WHAT NEEDS TO BE DONE :: Please write out every line of the listing below word for word, leaving out the pictures.

AVAILABLE DATA ::

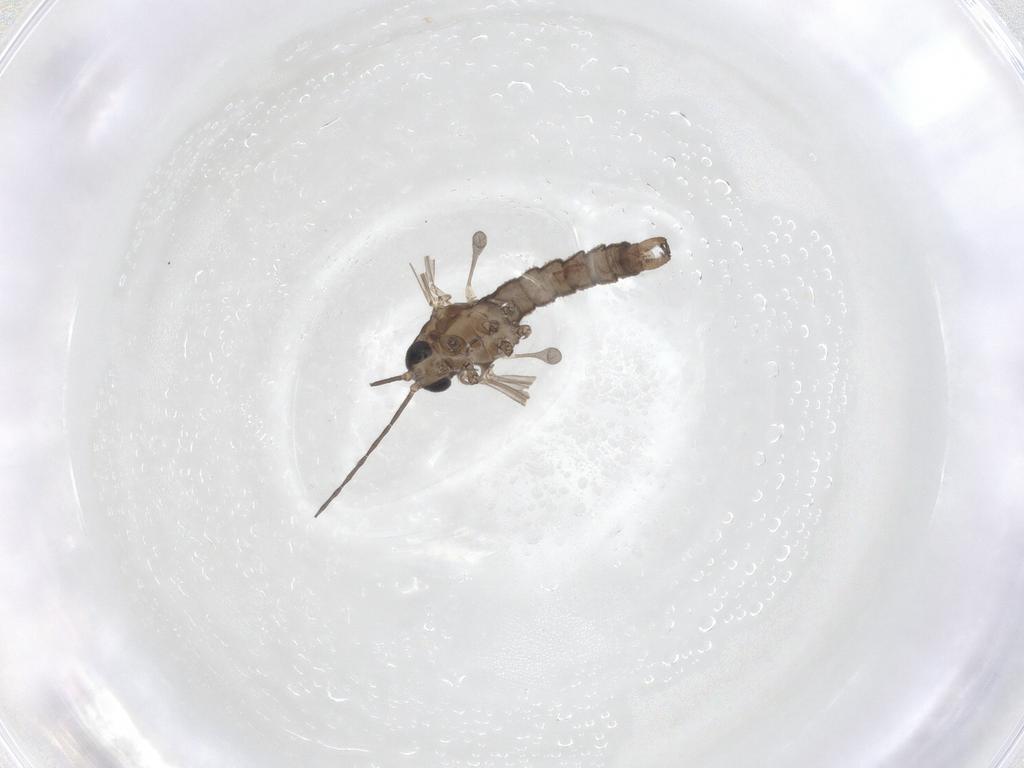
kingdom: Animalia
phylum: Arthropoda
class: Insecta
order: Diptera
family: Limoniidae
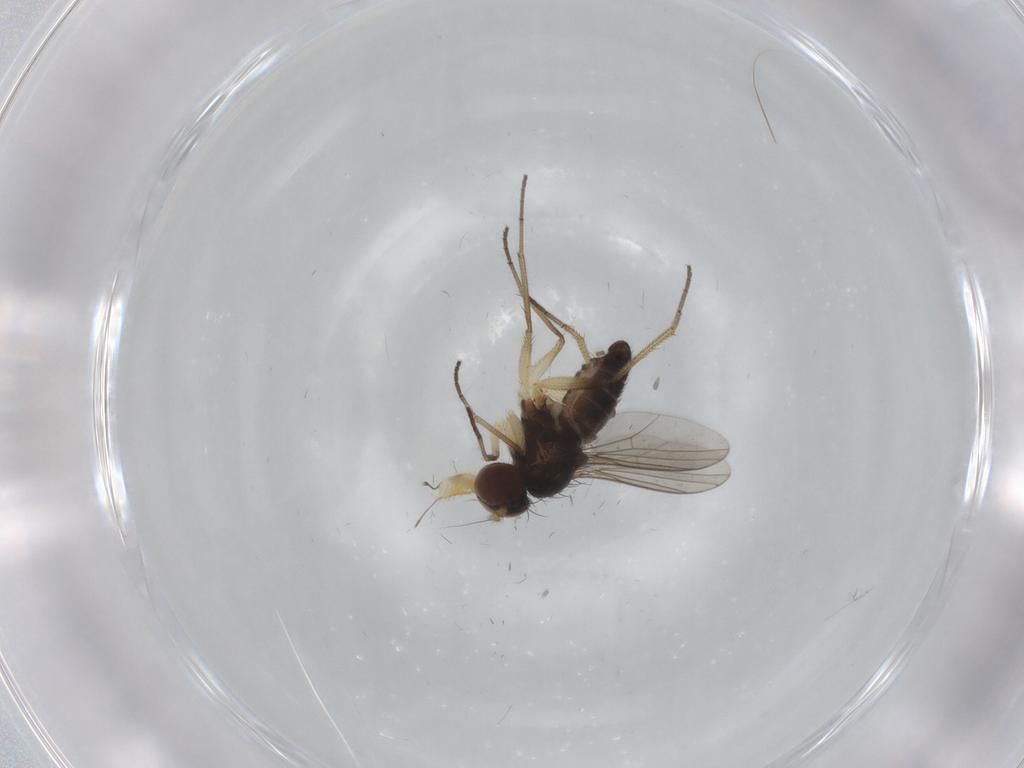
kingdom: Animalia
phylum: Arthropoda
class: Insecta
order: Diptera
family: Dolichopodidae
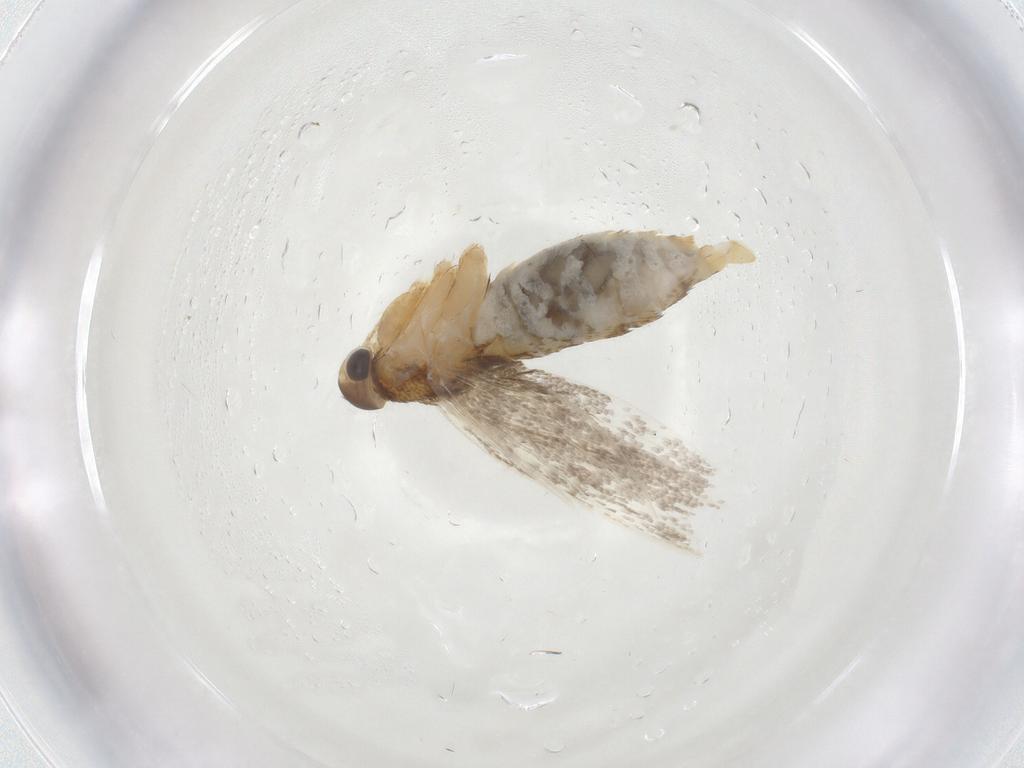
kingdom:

WRITTEN RESPONSE ::
kingdom: Animalia
phylum: Arthropoda
class: Insecta
order: Diptera
family: Limoniidae
kingdom: Animalia
phylum: Arthropoda
class: Insecta
order: Diptera
family: Dolichopodidae
kingdom:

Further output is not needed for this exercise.